- Date: January 9, 2016
- Season: 2015
- Stadium: Toyota Stadium
- Location: Frisco, Texas
- MVP: Carson Wentz (QB, North Dakota State)
- Favorite: North Dakota State by 2.5
- Referee: Tony Marcella (CAA)
- Attendance: 21,836

United States TV coverage
- Network: ESPN2
- Announcers: Anish Shroff (play-by-play), Ahmad D. Brooks (color), Quint Kessenich (sideline)
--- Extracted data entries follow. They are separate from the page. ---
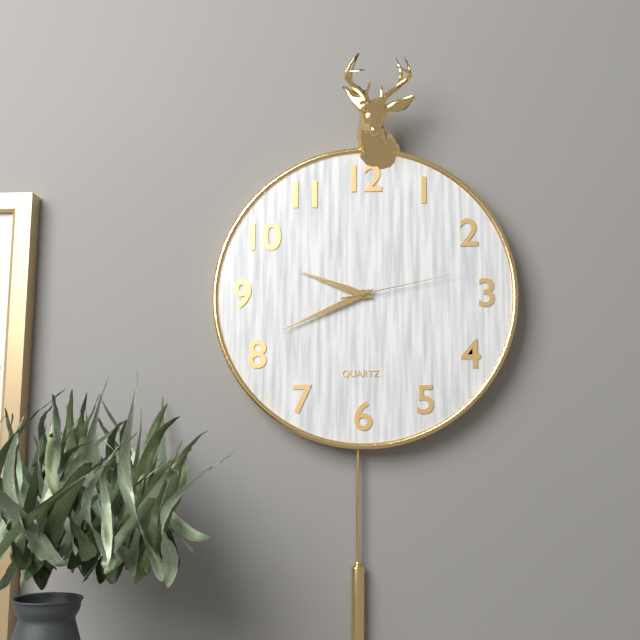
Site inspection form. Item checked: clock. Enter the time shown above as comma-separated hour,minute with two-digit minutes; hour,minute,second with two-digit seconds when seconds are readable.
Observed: 9,41,13
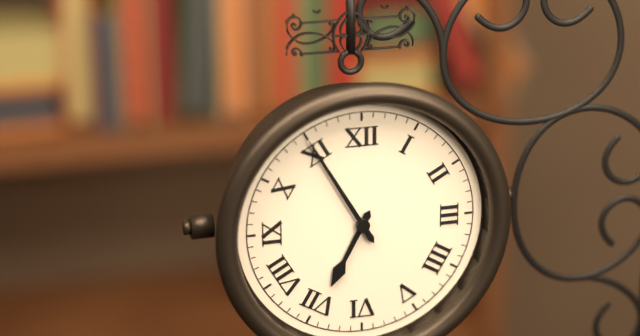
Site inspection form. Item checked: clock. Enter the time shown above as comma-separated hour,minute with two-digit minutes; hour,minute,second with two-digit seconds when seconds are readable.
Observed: 6,55
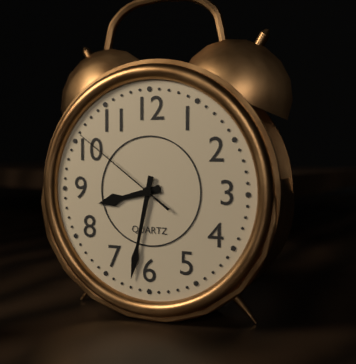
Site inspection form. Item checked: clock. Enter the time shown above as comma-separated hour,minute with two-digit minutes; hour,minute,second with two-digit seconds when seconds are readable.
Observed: 8,32,51
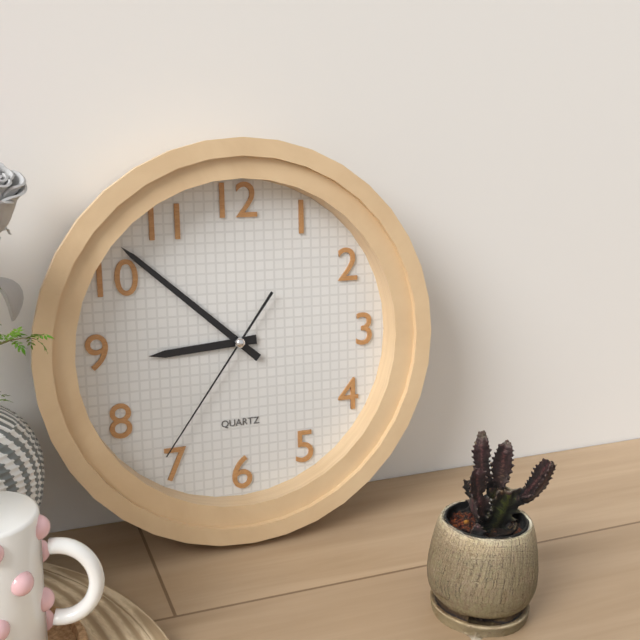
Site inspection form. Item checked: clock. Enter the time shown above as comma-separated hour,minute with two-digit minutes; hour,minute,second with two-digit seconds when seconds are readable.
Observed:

= 2016 NCAA Division I Football Championship Game =

Postseason college football game

The 2016 NCAA Division I Football Championship Game was a postseason college football game that determined a national champion in the NCAA Division I Football Championship Subdivision for the 2015 season. It was played at Toyota Stadium in Frisco, Texas, on January 9, 2016, with kickoff at 12:00 noon EST, and was the culminating game of the 2015 FCS Playoffs. With sponsorship from Northwestern Mutual, the game was officially known as the NCAA FCS Football Championship Presented by Northwestern Mutual.

==Teams==
The participants of the 2016 NCAA Division I Football Championship Game were the finalists of the 2015 FCS Playoffs, which began with a 24-team bracket. No. 1 seed Jacksonville State and No. 3 seed North Dakota State qualified for the final by winning their semifinal games.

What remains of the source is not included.